“Ogni nuova scoperta delle scienze della natura, fa aumentare il campo di quello che non può più essere chiamato vita. In questo modo, il progetto della biologia, le scienze del vivente, può essere enunciato in modo molto semplice: evidenziare tutto quello che nel vivente non è la vita e, al limite, estremizzando, dimostrare che il vivente non è la vita.
Le scienze allontanano sempre di più da noi il campo della vita come fenomeno, tendono a dimostrare che la vita non potrebbe essere un fenomeno, che la vita non potrebbe essere oggettivizzabile, che la vita non potrebbe essere oggetto di scienza, che la vita non potrebbe essere vista. Ma ciò che non può essere visto, può esistere? Questa è la domanda che l’uomo contemporaneo si pone con angoscia, senza osare confessarsela. In altre parole, è un morto? La ricerca scientifica è forse la ricerca allucinata, da parte dell’uomo contemporaneo, della prova che sarebbe l’uomo un morto in un mondo morto?”Lo schema pervasivo di cui consciamente o inconsciamente siamo oggetto, è proprio quello della riduzione a macchinario, meraviglioso e complesso quanto si vuole, ma pur sempre nulla più che meccanismo. D’altronde se la vita non si sa più dove è e tutto è ridotto ad “oggetto” è altrettanto facile manipolarlo ed usarlo. L’alternativa al più si pone tra lo sfruttare o l’essere sfruttati, ultimamente in balia del potere di turno.Una seconda provocazione Lafforgue la suggerisce riferendosi alla progressiva automatizzazione di molti aspetti pratici della vita e del lavoro: “Ogni volta che un’azione umana viene sostituita da un dispositivo automatico o da un automatismo possiamo chiederci se la tecnica inserisce la morte laddove vi era la vita oppure se la tecnica evidenzia che la vita non era là dove noi credevamo o facevamo finta che vi fosse. Comunque sia, le tecniche spostano il campo della vita come azione: sembra che la vita come azione non abbia più alcun santuario, che sia dunque obbligata a spostarsi incessantemente.”

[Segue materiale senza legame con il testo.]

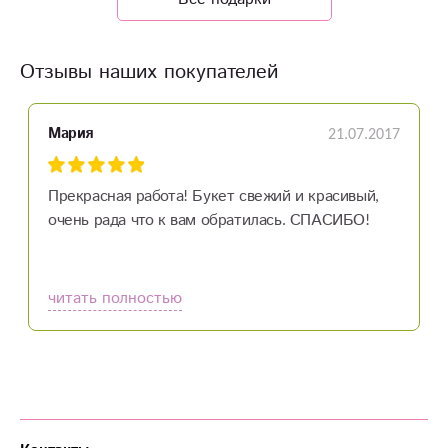
Отзывы наших покупателей
21.07.2017
Мария
Прекрасная работа! Букет свежий и красивый,
очень рада что к вам обратилась. СПАСИБО!
читать полностью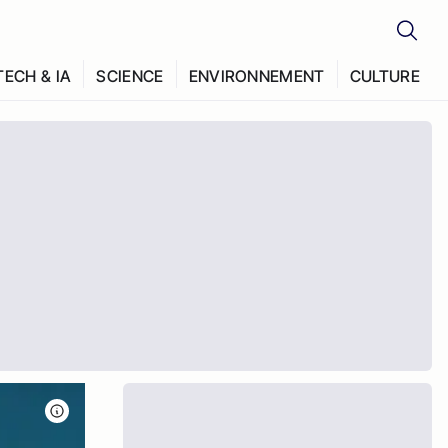
TECH & IA
SCIENCE
ENVIRONNEMENT
CULTURE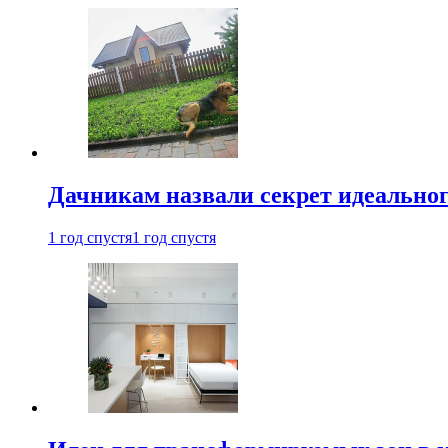
Дачникам назвали секрет идеальног
1 год спустя
1 год спустя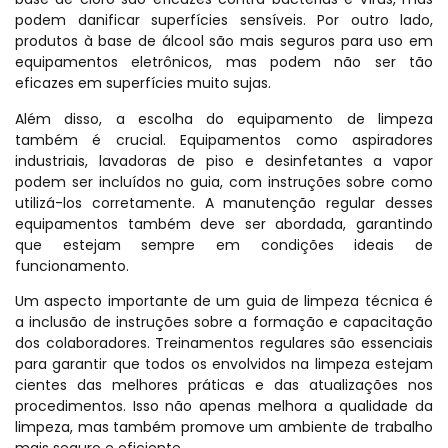
podem danificar superfícies sensíveis. Por outro lado,
produtos à base de álcool são mais seguros para uso em
equipamentos eletrônicos, mas podem não ser tão
eficazes em superfícies muito sujas.
Além disso, a escolha do equipamento de limpeza
também é crucial. Equipamentos como aspiradores
industriais, lavadoras de piso e desinfetantes a vapor
podem ser incluídos no guia, com instruções sobre como
utilizá-los corretamente. A manutenção regular desses
equipamentos também deve ser abordada, garantindo
que estejam sempre em condições ideais de
funcionamento.
Um aspecto importante de um guia de limpeza técnica é
a inclusão de instruções sobre a formação e capacitação
dos colaboradores. Treinamentos regulares são essenciais
para garantir que todos os envolvidos na limpeza estejam
cientes das melhores práticas e das atualizações nos
procedimentos. Isso não apenas melhora a qualidade da
limpeza, mas também promove um ambiente de trabalho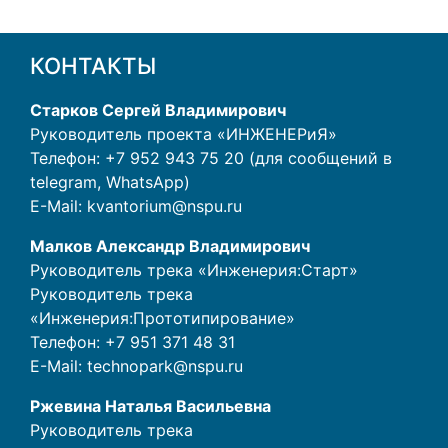
КОНТАКТЫ
Старков Сергей Владимирович
Руководитель проекта «ИНЖЕНЕРиЯ»
Телефон: +7 952 943 75 20 (для сообщений в
telegram, WhatsApp)
E-Mail:
kvantorium@nspu.ru
Малков Александр Владимирович
Руководитель трека «Инженерия:Старт»
Руководитель трека
«Инженерия:Прототипирование»
Телефон:
+7 951 371 48 31
E-Mail:
technopark@nspu.ru
Ржевина Наталья Васильевна
Руководитель трека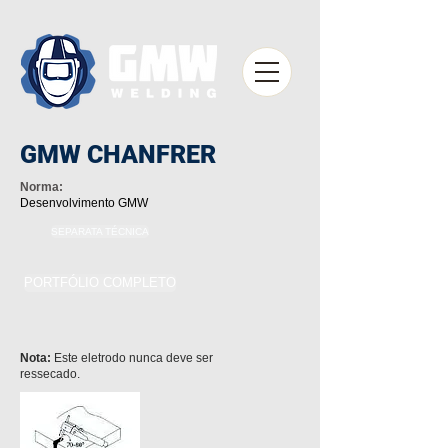
GMW CHANFRER
Norma:
Desenvolvimento GMW
SEPARATA TÉCNICA
PORTFÓLIO COMPLETO
Nota:
Este eletrodo nunca deve ser
ressecado.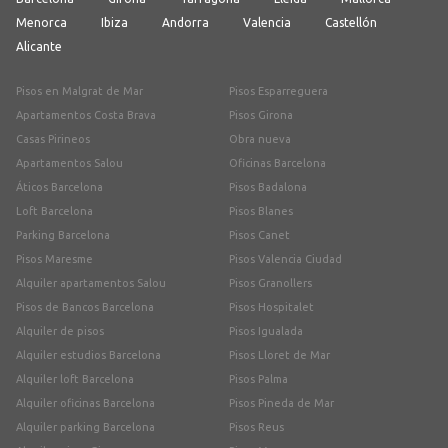
Menorca
Ibiza
Andorra
Valencia
Castellón
Alicante
Pisos en Malgrat de Mar
Pisos Esparreguera
Apartamentos Costa Brava
Pisos Girona
Casas Pirineos
Obra nueva
Apartamentos Salou
Oficinas Barcelona
Áticos Barcelona
Pisos Badalona
Loft Barcelona
Pisos Blanes
Parking Barcelona
Pisos Canet
Pisos Maresme
Pisos Valencia Ciudad
Alquiler apartamentos Salou
Pisos Granollers
Pisos de Bancos Barcelona
Pisos Hospitalet
Alquiler de pisos
Pisos Igualada
Alquiler estudios Barcelona
Pisos Lloret de Mar
Alquiler loft Barcelona
Pisos Palma
Alquiler oficinas Barcelona
Pisos Pineda de Mar
Alquiler parking Barcelona
Pisos Reus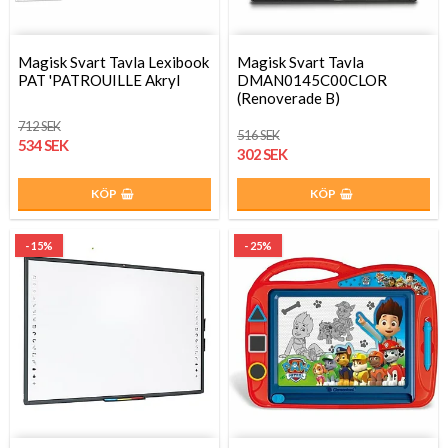
Magisk Svart Tavla Lexibook
Magisk Svart Tavla
PAT 'PATROUILLE Akryl
DMAN0145C00CLOR
(Renoverade B)
712 SEK
516 SEK
534 SEK
302 SEK
KÖP
KÖP
- 15%
- 25%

È dunque la scienza nemica della vita? O forse la scienza, strumento della ragione e della umana curiosità semplicemente evidenzia inesorabilmente il limite della propria azione, occasione di conoscenza ma non di salvezza? Di potere sulla realtà, ma non di liberazione? Quale costrutto possiamo trarre dall’impresa scientifica che non sia relegabile in un avanzamento della tecnica o della “tecno-scienza” (e quindi in una retrocessione della vita)?
Eppure il quotidiano di chi si occupa di scienza riserva talvolta l’occasione di sorprendere un segno, una circostanza, una scoperta che inequivocabilmente indica come la ricerca scientifica sia un’avventura integralmente umana non coercibile nello schema del puro utilitarismo, così come non lo è il soggetto che tale avventura la vive senza censura.
Accanto a molti esempi reperibili tra le pagine lasciateci da illustri scienziati, uno piccolo ma significativo l’abbiamo avuto nel realizzare la mostra LA LUCE, GLI OCCHI, IL SIGNIFICATO, e nel dialogo con le migliaia di persone che l’hanno visitata al Meeting di Rimini. E’ stato affascinante scoprire come il “vedere” non sia solamente l’esito di passaggi biologici e chimici complicatissimi bensì come al fondo questa esperienza, nella sua totalità, sia qualcosa di estremamente e totalmente personale.
È stata una scoperta nella scoperta: non solo che non siamo riducibili a pura biochimica, ma ancor più che è possibile studiare la realtà senza paura di rimanere delusi dai meccanismi che la compongono.